At that point I still have to perform all the minor actions which are normally neglected when it comes to scheduling how long you need to leave home. Picking up your shoes, maybe rummaging in the shoe box to find the right pair for today. Grabbing your keys, maybe checking all your pockets from yesterday’s jacket to try and find them, or maybe you bag, or maybe  behind that goddamn recycle-ready piece of advertising on the kitchen shelf that was hiding them. Dumping the said piece of advertising in the recycling bin. (KIDS EAT FREE! 2 Free Personal Pizzas when you buy a Large Pizza* at regular menu price. *Excludes cheese & tomato. Not valid with any other offer: please mention when ordering. Pizza from the menu or create your own up to 4 toppings. Expires 21st October 2012.) Going back to the bedroom to check if the window is indeed closed. Most times it is, sometimes it’s not, you definitely will have to double check again tomorrow. Once at the door again, retracing your steps back to the bedroom to get the keys you’ve just abandoned somewhere on the way. Wrapping up the fresh bread in a bag so it doesn’t dry over the course of the morning. Slipping in your shoes, optionally lacing them up, locking the back door. Getting your bike out of the shed, closing the shed door, making sure you actually locked the house back door, putting on your gloves, getting your bike out the garden, closing the door, removing one glove, struggling with the hidden garden door bolt, hop on your bike and at last, start pedalling away. With luck spending a minute putting back in place your chain that has just came off again and cursing yourself for still not having fixed or replaced your bicycle.

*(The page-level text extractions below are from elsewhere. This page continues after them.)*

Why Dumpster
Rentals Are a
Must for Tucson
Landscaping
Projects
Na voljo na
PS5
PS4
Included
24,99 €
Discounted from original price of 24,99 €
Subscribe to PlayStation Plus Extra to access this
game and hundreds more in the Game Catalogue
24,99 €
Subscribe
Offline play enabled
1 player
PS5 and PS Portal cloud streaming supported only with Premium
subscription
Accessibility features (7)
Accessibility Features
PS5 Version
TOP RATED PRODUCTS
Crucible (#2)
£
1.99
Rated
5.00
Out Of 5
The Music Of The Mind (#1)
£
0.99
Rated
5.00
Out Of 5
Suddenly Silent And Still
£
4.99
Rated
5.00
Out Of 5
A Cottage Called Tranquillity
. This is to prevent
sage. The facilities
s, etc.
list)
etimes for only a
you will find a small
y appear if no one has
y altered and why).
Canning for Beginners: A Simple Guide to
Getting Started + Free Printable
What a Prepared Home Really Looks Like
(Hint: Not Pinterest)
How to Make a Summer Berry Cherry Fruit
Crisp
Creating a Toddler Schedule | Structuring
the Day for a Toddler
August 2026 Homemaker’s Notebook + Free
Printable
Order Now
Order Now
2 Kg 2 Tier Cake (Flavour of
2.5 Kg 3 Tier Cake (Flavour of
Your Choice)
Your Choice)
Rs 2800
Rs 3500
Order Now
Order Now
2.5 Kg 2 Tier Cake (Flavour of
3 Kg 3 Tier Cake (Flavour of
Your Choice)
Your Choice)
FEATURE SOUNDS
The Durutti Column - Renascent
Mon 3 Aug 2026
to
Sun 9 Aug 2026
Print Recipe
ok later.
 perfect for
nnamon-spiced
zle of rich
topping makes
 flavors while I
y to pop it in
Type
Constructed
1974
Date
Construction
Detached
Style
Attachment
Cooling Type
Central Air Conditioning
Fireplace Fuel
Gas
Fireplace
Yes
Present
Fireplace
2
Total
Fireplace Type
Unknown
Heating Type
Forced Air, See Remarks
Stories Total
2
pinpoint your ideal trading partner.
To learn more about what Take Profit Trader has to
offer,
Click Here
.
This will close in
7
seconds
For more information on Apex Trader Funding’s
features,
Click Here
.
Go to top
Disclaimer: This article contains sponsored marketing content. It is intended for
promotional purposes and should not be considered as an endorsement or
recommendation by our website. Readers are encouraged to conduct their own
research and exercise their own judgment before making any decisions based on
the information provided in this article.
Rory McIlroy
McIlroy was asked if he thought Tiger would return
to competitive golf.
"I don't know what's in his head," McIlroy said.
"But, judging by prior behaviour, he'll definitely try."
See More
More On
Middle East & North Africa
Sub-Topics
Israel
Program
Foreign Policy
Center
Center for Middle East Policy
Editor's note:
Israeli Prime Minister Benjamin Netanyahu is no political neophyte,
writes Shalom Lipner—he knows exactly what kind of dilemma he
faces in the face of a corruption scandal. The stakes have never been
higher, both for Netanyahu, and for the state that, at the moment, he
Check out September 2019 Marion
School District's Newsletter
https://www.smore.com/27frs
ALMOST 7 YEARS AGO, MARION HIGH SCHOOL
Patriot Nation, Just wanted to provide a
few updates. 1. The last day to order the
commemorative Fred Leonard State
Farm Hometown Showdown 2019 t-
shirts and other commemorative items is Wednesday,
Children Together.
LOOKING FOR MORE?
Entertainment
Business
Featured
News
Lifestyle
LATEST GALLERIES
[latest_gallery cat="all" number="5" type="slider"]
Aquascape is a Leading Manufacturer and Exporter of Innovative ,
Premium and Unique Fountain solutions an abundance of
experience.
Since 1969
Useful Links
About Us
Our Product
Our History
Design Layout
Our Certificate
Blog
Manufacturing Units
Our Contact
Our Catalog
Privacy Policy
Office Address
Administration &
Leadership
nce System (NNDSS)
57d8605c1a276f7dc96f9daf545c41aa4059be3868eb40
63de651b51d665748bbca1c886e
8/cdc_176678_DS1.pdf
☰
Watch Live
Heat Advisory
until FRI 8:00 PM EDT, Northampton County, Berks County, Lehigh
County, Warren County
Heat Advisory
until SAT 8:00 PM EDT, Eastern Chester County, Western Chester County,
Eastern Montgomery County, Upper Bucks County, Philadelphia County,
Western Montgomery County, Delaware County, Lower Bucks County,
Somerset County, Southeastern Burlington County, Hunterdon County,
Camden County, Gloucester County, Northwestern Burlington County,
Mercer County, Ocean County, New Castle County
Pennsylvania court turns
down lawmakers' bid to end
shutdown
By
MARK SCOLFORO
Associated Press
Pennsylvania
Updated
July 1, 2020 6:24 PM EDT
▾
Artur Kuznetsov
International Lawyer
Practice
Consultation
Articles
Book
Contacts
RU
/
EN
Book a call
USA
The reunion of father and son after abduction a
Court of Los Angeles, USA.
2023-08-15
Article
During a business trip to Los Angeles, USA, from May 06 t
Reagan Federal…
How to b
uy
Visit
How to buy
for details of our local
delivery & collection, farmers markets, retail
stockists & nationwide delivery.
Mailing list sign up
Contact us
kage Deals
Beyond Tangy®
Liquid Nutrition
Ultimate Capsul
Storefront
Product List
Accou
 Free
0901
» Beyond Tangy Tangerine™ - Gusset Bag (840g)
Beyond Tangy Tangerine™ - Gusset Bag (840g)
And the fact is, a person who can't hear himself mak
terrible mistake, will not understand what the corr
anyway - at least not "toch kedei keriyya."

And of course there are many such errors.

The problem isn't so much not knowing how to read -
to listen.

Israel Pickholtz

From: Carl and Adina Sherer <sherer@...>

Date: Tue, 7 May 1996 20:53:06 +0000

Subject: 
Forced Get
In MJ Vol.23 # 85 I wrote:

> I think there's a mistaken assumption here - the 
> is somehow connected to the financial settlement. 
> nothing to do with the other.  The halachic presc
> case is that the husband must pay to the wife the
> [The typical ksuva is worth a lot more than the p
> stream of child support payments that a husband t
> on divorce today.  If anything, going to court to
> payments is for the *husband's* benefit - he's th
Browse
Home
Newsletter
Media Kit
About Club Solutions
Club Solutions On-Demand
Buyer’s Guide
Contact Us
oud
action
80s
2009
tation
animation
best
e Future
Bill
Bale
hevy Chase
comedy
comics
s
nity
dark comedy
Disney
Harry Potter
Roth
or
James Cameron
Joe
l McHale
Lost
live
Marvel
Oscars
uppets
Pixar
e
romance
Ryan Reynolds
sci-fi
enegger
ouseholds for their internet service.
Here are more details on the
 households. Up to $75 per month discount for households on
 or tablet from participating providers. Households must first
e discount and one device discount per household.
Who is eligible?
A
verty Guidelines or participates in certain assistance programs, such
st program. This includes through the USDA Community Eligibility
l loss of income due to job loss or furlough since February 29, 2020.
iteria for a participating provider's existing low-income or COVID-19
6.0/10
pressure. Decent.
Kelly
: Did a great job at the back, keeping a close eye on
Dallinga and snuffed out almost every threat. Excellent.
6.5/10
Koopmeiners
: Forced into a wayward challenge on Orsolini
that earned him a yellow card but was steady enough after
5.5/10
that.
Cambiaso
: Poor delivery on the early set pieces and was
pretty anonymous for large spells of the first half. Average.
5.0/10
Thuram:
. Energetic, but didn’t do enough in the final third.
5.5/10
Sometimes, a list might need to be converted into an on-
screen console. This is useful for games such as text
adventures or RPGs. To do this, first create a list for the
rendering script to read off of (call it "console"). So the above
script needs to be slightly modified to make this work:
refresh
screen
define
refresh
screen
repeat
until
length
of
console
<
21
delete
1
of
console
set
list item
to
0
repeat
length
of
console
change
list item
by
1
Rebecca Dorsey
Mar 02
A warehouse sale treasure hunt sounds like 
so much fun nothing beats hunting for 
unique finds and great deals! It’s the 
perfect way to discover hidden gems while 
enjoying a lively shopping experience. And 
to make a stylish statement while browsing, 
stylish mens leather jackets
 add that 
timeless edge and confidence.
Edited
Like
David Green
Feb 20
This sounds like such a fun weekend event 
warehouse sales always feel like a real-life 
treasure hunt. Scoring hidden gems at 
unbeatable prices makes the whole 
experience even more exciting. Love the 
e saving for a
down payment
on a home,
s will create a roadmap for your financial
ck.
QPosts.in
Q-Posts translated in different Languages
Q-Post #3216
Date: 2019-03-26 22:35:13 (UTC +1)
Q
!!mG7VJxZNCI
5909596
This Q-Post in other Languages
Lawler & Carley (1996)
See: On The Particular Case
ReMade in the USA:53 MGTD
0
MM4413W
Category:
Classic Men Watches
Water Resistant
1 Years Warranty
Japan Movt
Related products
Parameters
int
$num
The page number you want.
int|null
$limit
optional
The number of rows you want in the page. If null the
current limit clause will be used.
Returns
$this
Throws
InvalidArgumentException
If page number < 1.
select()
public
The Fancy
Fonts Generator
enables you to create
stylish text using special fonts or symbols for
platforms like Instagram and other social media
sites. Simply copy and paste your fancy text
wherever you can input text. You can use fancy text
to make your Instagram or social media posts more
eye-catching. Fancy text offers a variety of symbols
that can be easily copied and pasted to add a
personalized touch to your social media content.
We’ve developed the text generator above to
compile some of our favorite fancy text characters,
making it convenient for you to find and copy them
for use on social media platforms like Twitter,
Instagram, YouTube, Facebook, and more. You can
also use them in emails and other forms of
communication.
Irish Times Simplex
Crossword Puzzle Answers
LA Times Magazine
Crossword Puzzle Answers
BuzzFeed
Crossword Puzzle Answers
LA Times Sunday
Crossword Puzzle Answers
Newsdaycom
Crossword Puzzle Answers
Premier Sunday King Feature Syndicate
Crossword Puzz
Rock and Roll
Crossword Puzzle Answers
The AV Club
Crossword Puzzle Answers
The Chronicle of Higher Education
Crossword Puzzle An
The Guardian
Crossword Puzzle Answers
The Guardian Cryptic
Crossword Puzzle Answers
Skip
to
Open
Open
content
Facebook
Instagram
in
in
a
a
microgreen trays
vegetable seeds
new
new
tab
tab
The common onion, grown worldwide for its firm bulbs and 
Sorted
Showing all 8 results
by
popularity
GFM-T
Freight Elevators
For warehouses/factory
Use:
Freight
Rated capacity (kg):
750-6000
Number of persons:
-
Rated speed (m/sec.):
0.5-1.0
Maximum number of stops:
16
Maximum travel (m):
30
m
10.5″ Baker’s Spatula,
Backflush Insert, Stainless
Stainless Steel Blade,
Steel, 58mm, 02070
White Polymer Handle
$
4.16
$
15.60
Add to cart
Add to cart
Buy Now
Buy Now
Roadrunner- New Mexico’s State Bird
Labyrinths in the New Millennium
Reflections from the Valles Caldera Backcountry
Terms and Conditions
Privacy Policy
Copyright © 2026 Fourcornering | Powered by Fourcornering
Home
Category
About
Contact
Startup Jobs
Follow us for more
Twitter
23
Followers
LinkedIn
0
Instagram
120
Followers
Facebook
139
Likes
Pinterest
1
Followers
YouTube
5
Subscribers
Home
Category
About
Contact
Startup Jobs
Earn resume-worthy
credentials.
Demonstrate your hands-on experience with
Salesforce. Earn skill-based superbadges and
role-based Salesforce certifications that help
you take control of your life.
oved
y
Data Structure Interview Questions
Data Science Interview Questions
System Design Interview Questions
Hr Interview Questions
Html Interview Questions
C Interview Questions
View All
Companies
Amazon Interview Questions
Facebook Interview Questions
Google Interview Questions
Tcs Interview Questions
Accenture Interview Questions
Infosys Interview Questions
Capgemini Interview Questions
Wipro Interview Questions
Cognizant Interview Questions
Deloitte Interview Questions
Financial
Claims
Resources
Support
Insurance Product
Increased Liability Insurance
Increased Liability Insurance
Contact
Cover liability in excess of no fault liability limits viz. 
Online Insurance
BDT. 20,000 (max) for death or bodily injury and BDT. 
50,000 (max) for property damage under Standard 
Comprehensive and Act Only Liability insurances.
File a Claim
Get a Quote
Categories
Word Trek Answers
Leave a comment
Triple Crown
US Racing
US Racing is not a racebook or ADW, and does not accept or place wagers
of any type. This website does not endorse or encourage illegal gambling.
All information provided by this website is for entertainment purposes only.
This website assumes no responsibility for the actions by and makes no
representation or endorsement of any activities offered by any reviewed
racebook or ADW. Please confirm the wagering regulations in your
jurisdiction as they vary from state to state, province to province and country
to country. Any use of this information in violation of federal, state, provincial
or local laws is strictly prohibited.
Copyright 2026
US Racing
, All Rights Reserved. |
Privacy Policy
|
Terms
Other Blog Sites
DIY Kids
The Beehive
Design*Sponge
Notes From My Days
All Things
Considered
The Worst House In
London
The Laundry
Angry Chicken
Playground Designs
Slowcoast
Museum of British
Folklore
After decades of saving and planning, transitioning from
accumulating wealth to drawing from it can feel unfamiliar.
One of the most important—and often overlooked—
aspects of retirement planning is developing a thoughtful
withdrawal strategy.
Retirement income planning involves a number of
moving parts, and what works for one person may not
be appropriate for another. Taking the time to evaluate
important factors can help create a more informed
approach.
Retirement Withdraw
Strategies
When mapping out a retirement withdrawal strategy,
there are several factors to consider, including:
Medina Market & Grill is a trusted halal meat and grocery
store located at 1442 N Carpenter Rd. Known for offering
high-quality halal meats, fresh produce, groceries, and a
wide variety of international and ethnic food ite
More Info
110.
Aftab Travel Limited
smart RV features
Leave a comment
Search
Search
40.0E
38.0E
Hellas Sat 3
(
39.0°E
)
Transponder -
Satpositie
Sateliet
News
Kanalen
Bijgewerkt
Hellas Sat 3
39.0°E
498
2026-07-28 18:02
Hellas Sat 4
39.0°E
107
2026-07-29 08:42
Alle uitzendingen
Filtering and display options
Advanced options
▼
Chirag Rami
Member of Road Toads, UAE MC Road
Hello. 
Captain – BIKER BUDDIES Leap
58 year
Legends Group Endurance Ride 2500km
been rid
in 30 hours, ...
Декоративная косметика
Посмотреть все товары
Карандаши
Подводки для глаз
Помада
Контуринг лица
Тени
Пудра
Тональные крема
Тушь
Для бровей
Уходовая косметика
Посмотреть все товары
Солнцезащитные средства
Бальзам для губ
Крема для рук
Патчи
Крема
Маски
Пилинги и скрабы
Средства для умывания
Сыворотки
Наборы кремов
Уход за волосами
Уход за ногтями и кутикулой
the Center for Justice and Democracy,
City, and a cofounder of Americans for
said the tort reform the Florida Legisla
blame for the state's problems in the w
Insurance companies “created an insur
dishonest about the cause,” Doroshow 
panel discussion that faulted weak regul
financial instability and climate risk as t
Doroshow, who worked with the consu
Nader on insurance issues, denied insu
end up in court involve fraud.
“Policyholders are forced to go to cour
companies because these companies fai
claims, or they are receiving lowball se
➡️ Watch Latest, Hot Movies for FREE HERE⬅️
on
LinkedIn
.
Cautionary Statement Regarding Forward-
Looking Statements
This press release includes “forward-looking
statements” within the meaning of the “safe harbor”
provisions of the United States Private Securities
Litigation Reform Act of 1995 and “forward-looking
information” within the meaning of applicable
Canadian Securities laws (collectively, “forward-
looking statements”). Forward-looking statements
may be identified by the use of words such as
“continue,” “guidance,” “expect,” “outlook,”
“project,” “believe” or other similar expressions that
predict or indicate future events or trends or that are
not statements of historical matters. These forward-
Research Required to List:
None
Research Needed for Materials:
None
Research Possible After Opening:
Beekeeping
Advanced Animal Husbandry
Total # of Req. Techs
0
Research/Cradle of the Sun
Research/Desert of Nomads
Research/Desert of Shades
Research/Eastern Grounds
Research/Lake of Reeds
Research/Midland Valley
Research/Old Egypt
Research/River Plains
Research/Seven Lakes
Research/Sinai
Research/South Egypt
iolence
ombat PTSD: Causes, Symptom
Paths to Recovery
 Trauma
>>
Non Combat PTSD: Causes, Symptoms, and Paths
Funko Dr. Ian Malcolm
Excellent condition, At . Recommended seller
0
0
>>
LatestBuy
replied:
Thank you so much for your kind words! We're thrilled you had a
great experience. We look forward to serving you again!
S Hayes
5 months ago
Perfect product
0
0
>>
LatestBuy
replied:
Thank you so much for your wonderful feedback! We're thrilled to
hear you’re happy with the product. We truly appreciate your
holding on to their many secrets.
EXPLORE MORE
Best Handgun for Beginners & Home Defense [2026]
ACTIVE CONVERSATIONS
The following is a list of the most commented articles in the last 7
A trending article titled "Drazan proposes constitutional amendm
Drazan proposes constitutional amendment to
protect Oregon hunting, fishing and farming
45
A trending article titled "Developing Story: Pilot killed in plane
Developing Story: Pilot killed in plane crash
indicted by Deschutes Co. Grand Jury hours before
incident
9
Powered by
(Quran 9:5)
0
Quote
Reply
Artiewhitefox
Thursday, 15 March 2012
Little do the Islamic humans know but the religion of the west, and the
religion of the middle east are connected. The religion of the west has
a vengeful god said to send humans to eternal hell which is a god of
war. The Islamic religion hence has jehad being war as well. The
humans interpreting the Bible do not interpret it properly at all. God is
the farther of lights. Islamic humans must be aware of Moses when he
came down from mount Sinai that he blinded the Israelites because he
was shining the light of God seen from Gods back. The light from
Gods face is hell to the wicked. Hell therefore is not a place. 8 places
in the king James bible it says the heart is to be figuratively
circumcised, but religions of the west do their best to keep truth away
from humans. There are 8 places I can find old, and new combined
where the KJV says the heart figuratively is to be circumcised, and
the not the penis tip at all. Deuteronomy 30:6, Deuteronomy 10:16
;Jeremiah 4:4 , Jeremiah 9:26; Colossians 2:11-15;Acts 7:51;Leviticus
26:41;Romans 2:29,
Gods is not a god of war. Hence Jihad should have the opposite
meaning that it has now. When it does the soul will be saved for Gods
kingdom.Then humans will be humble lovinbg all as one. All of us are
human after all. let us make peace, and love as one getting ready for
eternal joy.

Yet knowing you’re still not going to do anything about it for weeks if not month but grabbing new plastic gloves from the petrol station to not dirty your hands as you daily put the chain back in place. Variations are infinite.


Nevermind. So we know about the last five to ten minutes: we certainly know where that time has gone. But what about just before? How does time jump to forty seven past with no warning? It has to be some insidious reason, something cunning must be operating on the sly. Ten minutes can’t disappear at once and their absence come unnoticed. For months did I seek for an explanation, always alert and on the lookout… but my investigations remained unfruitful. Until I felt it. A slight pinch, a hint of a hiccup, a wee little shiver. That very one time, one of them was not cautious enough and let me feel it. I didn’t notice it at that time, or rather it was so insignificant I barely recorded it. Immediately I forgot about it. But sensations live through you more than you realize, so the next time it happened I was able to recognize it. Gradually I learnt to identify it.

It’s so faint it’s hard to describe. It would be something like a light rain on a skylight. The slightest drizzle you could imagine, barely heavier than fog, just enough for gravity to come into play… but continuous. You could hardly hear it over your own breath, that’s how they do it. One second at a time, they steal time from you. What is a second after all? How would do even notice? Still…one second after another a whole lifetime unfolds. They take care of the pennies and the pounds take care of themselves.
When I think about it, being one of them I would surely do the same. When your lifespan expectancy peaks at thirty days, no wonder you try to expand it. Especially when seconds seem so meaningless to a being who’s going to live for ninety years or so. That's such a harmless misdeed. Besides, the operation is pretty much risk free: human beings don’t pay attention to midges. We just wave them away when they fly at our faces too insistently.
And yet… Yet our faces wrinkle and age, one second at a time.